I work in assemblage and with it seek to produce 

art  that is strong and beautiful and strange. 
 
My studio process  bridges a lot of territory:  

rigorous craftsmanship, a 
constant internal 

conversation about design and forays into my
 
own subconscious---and therefore my whole 

self---as I "audition" various oddments into the

assemblage being assembled.

 

A growing cast of characters populate my work 

and have recurred over time: scissors, shells 

(real and ersatz), buttons, fans, hands, circuit 

boards, rulers, drafting tools,  Jello molds, dried 

fruits and seed pods, bones and various  

frou- frou.  They resonate for me.  I don’t always

know what they mean but they have meaning.    In all art, the whole must be greater than the sum of the parts, but in
 assemblage the 

challenge is even greater since
 the parts have their own identities and implications.  The design process that pervades all art making, 

is  thus particularly challenging in assemblage.   Part of the allure, indeed my 
reason for doing it, is the symbolic charge and the myriad

associations that 
attach to even the most mundane object.   I find that I am increasingly interested in formal geometrical relationships, 

grids and pyramids, circles into squares, symmetry versus asymmetry and the rhythm and order of pattern.   Underneath the medley of 

surfaces and things there seems to be a square dance going on.

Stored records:
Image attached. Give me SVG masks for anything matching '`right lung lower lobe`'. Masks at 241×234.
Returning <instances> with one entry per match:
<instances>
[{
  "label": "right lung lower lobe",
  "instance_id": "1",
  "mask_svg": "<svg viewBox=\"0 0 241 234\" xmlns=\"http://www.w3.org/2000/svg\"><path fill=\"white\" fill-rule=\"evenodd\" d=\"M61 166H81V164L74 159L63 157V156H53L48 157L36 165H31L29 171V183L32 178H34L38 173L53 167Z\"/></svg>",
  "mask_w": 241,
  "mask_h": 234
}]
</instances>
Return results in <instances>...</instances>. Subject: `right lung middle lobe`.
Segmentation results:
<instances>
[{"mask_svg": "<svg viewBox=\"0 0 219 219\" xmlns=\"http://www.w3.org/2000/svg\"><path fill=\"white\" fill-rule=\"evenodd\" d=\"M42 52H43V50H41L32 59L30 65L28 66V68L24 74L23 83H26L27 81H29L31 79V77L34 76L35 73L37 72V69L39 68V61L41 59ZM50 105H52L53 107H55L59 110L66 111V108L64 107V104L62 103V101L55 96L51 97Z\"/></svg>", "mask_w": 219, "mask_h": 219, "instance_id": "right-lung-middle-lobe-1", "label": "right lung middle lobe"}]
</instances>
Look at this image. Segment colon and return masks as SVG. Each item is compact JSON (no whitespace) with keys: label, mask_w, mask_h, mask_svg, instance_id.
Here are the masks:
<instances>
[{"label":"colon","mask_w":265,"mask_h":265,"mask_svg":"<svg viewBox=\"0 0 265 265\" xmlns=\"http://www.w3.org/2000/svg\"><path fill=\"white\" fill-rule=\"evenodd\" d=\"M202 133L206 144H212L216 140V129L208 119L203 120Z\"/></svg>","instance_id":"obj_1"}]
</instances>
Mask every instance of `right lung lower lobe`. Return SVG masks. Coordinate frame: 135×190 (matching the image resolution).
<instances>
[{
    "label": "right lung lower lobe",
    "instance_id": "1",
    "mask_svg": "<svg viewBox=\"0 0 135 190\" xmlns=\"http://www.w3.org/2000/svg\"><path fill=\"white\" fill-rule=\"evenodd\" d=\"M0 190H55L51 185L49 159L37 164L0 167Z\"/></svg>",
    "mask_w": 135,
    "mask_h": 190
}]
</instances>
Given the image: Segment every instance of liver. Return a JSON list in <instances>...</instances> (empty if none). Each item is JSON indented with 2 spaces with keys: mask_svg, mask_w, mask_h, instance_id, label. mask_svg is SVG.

**Exercise brief**
For each statement below, say yes or no as to whether it agrees with the assemblage statement, and quote the exact words from that text that decide it.
1. The artist always knows what the recurring objects mean.
2. Circuit boards are among the objects that recur in the work.
3. The artist is becoming more interested in formal geometrical relationships.

**Result of the task**
1. No: "I don’t always know what they mean but they have meaning."
2. Yes: "buttons, fans, hands, circuit boards"
3. Yes: "I find that I am increasingly interested in formal geometrical relationships"